## Given data

+ + + + + + +

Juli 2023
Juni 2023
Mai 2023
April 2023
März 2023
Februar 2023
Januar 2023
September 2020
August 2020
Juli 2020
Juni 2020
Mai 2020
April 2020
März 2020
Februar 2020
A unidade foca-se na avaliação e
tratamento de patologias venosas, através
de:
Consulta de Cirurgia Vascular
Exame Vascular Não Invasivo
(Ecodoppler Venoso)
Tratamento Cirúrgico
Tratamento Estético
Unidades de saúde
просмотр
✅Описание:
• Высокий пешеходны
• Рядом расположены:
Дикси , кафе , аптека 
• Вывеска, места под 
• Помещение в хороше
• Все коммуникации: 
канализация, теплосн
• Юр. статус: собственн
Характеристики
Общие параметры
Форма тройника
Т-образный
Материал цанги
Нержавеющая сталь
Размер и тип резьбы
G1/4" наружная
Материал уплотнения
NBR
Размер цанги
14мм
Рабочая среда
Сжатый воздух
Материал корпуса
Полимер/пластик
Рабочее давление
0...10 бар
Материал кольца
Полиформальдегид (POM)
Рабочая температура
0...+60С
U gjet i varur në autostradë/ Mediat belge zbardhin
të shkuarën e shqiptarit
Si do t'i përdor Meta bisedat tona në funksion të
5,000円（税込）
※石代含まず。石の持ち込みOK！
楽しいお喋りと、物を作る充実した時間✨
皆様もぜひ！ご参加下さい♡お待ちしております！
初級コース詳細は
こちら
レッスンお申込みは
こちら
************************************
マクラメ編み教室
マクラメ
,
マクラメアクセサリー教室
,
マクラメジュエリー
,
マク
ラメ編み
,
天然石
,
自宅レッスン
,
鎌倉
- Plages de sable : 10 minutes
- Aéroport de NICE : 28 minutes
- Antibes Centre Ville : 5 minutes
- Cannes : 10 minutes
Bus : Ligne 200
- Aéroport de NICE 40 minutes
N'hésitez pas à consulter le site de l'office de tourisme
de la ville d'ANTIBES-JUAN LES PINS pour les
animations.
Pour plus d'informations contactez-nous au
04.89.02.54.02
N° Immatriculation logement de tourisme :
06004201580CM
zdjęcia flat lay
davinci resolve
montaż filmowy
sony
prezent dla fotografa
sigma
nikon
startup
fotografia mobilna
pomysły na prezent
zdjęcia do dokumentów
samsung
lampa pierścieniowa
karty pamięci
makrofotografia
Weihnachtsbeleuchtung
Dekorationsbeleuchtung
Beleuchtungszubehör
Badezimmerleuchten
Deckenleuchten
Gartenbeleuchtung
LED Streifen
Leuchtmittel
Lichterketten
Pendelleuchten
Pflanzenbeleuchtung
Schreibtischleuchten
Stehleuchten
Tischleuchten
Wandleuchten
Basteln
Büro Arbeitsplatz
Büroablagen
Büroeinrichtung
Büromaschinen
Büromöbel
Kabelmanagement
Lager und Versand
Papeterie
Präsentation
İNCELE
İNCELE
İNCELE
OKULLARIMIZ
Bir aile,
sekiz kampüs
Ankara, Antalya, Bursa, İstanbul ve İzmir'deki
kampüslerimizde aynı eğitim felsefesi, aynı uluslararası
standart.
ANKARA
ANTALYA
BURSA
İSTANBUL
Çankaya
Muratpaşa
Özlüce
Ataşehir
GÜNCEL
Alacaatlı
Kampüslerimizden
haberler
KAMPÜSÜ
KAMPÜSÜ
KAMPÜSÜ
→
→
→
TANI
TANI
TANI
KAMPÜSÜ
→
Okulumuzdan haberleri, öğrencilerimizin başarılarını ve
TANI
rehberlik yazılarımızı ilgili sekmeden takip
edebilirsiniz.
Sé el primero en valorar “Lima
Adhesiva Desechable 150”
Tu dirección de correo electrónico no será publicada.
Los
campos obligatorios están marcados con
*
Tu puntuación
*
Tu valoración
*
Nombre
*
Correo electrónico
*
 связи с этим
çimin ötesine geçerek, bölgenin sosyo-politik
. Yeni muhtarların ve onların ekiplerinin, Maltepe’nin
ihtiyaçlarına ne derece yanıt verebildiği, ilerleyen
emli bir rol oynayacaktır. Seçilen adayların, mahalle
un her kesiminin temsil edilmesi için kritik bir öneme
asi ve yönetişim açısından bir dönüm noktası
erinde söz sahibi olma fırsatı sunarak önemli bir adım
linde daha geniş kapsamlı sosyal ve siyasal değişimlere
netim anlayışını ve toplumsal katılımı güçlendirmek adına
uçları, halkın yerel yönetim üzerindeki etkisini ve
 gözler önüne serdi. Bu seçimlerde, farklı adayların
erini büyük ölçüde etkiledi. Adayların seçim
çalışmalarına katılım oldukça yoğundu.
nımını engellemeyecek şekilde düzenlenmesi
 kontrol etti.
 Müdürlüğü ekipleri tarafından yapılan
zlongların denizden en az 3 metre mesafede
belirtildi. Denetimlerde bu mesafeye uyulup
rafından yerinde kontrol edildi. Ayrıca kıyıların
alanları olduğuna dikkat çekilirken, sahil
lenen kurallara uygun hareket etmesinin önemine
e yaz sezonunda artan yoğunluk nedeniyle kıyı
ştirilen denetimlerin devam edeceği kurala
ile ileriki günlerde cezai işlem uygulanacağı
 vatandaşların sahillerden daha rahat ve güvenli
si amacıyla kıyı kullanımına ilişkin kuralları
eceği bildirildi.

+ + + + + + +

## To do
Each entry above must be repeated exactly, with nothing dropped.

## Written response
Juli 2023
Juni 2023
Mai 2023
April 2023
März 2023
Februar 2023
Januar 2023
September 2020
August 2020
Juli 2020
Juni 2020
Mai 2020
April 2020
März 2020
Februar 2020
A unidade foca-se na avaliação e
tratamento de patologias venosas, através
de:
Consulta de Cirurgia Vascular
Exame Vascular Não Invasivo
(Ecodoppler Venoso)
Tratamento Cirúrgico
Tratamento Estético
Unidades de saúde
просмотр
✅Описание:
• Высокий пешеходны
• Рядом расположены:
Дикси , кафе , аптека 
• Вывеска, места под 
• Помещение в хороше
• Все коммуникации: 
канализация, теплосн
• Юр. статус: собственн
Характеристики
Общие параметры
Форма тройника
Т-образный
Материал цанги
Нержавеющая сталь
Размер и тип резьбы
G1/4" наружная
Материал уплотнения
NBR
Размер цанги
14мм
Рабочая среда
Сжатый воздух
Материал корпуса
Полимер/пластик
Рабочее давление
0...10 бар
Материал кольца
Полиформальдегид (POM)
Рабочая температура
0...+60С
U gjet i varur në autostradë/ Mediat belge zbardhin
të shkuarën e shqiptarit
Si do t'i përdor Meta bisedat tona në funksion të
5,000円（税込）
※石代含まず。石の持ち込みOK！
楽しいお喋りと、物を作る充実した時間✨
皆様もぜひ！ご参加下さい♡お待ちしております！
初級コース詳細は
こちら
レッスンお申込みは
こちら
************************************
マクラメ編み教室
マクラメ
,
マクラメアクセサリー教室
,
マクラメジュエリー
,
マク
ラメ編み
,
天然石
,
自宅レッスン
,
鎌倉
- Plages de sable : 10 minutes
- Aéroport de NICE : 28 minutes
- Antibes Centre Ville : 5 minutes
- Cannes : 10 minutes
Bus : Ligne 200
- Aéroport de NICE 40 minutes
N'hésitez pas à consulter le site de l'office de tourisme
de la ville d'ANTIBES-JUAN LES PINS pour les
animations.
Pour plus d'informations contactez-nous au
04.89.02.54.02
N° Immatriculation logement de tourisme :
06004201580CM
zdjęcia flat lay
davinci resolve
montaż filmowy
sony
prezent dla fotografa
sigma
nikon
startup
fotografia mobilna
pomysły na prezent
zdjęcia do dokumentów
samsung
lampa pierścieniowa
karty pamięci
makrofotografia
Weihnachtsbeleuchtung
Dekorationsbeleuchtung
Beleuchtungszubehör
Badezimmerleuchten
Deckenleuchten
Gartenbeleuchtung
LED Streifen
Leuchtmittel
Lichterketten
Pendelleuchten
Pflanzenbeleuchtung
Schreibtischleuchten
Stehleuchten
Tischleuchten
Wandleuchten
Basteln
Büro Arbeitsplatz
Büroablagen
Büroeinrichtung
Büromaschinen
Büromöbel
Kabelmanagement
Lager und Versand
Papeterie
Präsentation
İNCELE
İNCELE
İNCELE
OKULLARIMIZ
Bir aile,
sekiz kampüs
Ankara, Antalya, Bursa, İstanbul ve İzmir'deki
kampüslerimizde aynı eğitim felsefesi, aynı uluslararası
standart.
ANKARA
ANTALYA
BURSA
İSTANBUL
Çankaya
Muratpaşa
Özlüce
Ataşehir
GÜNCEL
Alacaatlı
Kampüslerimizden
haberler
KAMPÜSÜ
KAMPÜSÜ
KAMPÜSÜ
→
→
→
TANI
TANI
TANI
KAMPÜSÜ
→
Okulumuzdan haberleri, öğrencilerimizin başarılarını ve
TANI
rehberlik yazılarımızı ilgili sekmeden takip
edebilirsiniz.
Sé el primero en valorar “Lima
Adhesiva Desechable 150”
Tu dirección de correo electrónico no será publicada.
Los
campos obligatorios están marcados con
*
Tu puntuación
*
Tu valoración
*
Nombre
*
Correo electrónico
*
 связи с этим
çimin ötesine geçerek, bölgenin sosyo-politik
. Yeni muhtarların ve onların ekiplerinin, Maltepe’nin
ihtiyaçlarına ne derece yanıt verebildiği, ilerleyen
emli bir rol oynayacaktır. Seçilen adayların, mahalle
un her kesiminin temsil edilmesi için kritik bir öneme
asi ve yönetişim açısından bir dönüm noktası
erinde söz sahibi olma fırsatı sunarak önemli bir adım
linde daha geniş kapsamlı sosyal ve siyasal değişimlere
netim anlayışını ve toplumsal katılımı güçlendirmek adına
uçları, halkın yerel yönetim üzerindeki etkisini ve
 gözler önüne serdi. Bu seçimlerde, farklı adayların
erini büyük ölçüde etkiledi. Adayların seçim
çalışmalarına katılım oldukça yoğundu.
nımını engellemeyecek şekilde düzenlenmesi
 kontrol etti.
 Müdürlüğü ekipleri tarafından yapılan
zlongların denizden en az 3 metre mesafede
belirtildi. Denetimlerde bu mesafeye uyulup
rafından yerinde kontrol edildi. Ayrıca kıyıların
alanları olduğuna dikkat çekilirken, sahil
lenen kurallara uygun hareket etmesinin önemine
e yaz sezonunda artan yoğunluk nedeniyle kıyı
ştirilen denetimlerin devam edeceği kurala
ile ileriki günlerde cezai işlem uygulanacağı
 vatandaşların sahillerden daha rahat ve güvenli
si amacıyla kıyı kullanımına ilişkin kuralları
eceği bildirildi.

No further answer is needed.